He says the Marines worked in the radioactivity for some time until steps were taken to protect them, "It wasn't until a couple of weeks later that they gave us 'paint suits', protective gear, but we were unprotected for several weeks."
Brady added, "I received no protection." His primary role was maintenance administration, but every Marine helps out with every job when there was down time. "So when we transported the contaminated parts to the supply I was in contact with the contaminated parts to replace them."
Another plaintiff, Lindsay Cooper, was a sailor aboard the U.S.S. Ronald Reagan. She says the radioactive air had a metallic taste and worries that the flight deck personnel were overexposed. "It went as far as them putting rubber boots on top of our work boots; that was the only preventative for us and the FA elements, the radiation on the deck."
Cooper and others state simply that these sailors were sent in unprepared. The Russians learned during the Chernobyl nuclear power disaster, that the aircraft and crews used to contain the problem would be short lived and they were, the people at least. The heavily contaminated helicopters used during that operation are all parked near Chernobyl forever.
Cooper said of the US aircraft, "When the first helicopter that came back with radiation, the boat really didn't know what do with it. The Navy had never been in a situation like that before where they were exposed to radiation. and they had a high amount of personnel who were going to be exposed. I honestly don't think the navy was ready to handle everything that happened."
"The entire command was concerned, they were doing everything possible to take care of us," Cooper said. That is good, because the Ferris Doctrine blocks current and past members of the US military from suing the government for anything.”
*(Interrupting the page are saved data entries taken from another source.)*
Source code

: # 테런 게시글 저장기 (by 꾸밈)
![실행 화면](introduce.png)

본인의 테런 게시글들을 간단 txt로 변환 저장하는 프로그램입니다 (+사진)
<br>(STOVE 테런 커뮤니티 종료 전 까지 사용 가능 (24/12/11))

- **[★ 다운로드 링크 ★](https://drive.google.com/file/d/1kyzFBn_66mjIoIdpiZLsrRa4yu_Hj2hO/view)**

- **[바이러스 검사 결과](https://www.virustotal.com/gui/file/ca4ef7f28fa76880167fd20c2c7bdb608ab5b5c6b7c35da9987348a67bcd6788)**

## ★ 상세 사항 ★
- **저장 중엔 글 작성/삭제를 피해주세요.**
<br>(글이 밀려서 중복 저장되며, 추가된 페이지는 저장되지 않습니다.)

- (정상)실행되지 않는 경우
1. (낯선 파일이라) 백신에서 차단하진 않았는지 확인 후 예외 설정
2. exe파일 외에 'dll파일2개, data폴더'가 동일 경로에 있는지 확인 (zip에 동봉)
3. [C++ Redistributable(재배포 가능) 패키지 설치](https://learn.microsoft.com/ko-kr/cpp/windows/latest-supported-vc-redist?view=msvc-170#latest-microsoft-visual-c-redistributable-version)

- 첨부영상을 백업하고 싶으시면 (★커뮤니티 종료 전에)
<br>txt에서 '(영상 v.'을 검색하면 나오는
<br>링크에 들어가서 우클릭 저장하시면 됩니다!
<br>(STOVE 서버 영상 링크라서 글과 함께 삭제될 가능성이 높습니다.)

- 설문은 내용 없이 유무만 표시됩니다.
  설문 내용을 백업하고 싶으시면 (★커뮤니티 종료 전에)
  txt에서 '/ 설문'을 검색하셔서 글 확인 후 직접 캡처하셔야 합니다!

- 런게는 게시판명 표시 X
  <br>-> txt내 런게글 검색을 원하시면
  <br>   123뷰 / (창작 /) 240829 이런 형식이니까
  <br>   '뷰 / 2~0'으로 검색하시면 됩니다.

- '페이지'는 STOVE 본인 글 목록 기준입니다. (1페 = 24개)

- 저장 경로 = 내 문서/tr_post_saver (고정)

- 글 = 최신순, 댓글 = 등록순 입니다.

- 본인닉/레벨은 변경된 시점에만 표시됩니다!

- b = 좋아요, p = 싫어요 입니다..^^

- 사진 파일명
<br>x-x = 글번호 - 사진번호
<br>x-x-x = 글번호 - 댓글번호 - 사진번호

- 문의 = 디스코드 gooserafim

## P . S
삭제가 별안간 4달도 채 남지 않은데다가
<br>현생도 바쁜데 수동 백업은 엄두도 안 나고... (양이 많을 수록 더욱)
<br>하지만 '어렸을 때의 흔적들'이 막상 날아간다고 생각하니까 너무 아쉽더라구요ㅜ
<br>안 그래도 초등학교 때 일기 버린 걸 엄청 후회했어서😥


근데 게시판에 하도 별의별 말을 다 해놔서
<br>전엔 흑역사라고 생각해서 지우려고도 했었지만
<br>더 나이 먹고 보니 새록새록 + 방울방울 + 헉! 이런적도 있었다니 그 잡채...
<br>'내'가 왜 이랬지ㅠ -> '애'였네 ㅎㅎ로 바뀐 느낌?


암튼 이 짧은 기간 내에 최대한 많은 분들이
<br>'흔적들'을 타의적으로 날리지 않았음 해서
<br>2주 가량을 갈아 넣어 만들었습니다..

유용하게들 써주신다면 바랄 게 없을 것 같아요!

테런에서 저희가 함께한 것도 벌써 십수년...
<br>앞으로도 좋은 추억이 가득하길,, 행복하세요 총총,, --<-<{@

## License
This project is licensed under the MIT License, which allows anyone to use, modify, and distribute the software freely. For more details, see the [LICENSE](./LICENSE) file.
Another attorney in the case, Cabral Bonner, said, "Really what is the core of what we are talking about there is not what the US military should have done, we are talking about the US military responding to an emergency. It is not a military going in thinking, 'we have to be aware of this possible nuclear meltdown' because that wasn't something TEPCO was making known to people. Is TPECO providing their own government with proper information? No, that wasn't provided to people."
Bonner followed that statement by pointing to the obvious breakdown in communication between TEPCO officials and the first responders. "The men and women on board the ship are only as good as the information they are provided with."
Cooper says her ship and crew became world nuclear rejects after that, "No ports would let us in, Japan wouldn't let us in because we had too much radiation, Guam wouldn't let us in, Korea..." As the single mother of a 4-year-old girl named Serenity, she says her biggest worry is that she will eventually develop cancer.
Tokyo’s Mainichi newspaper reports that the deaths related to the nuclear disaster at Fukushima that struck following a catastrophic tsunami on March 11, 2011, have topped 1,600. These fatalities include people who died from radiation effects, fell victim of squalid living conditions and committed suicide. Fukushima became the world’s worst nuclear accident after Chernobyl. Some 52,000 people are still unable to return to their homes in the Fukushima area.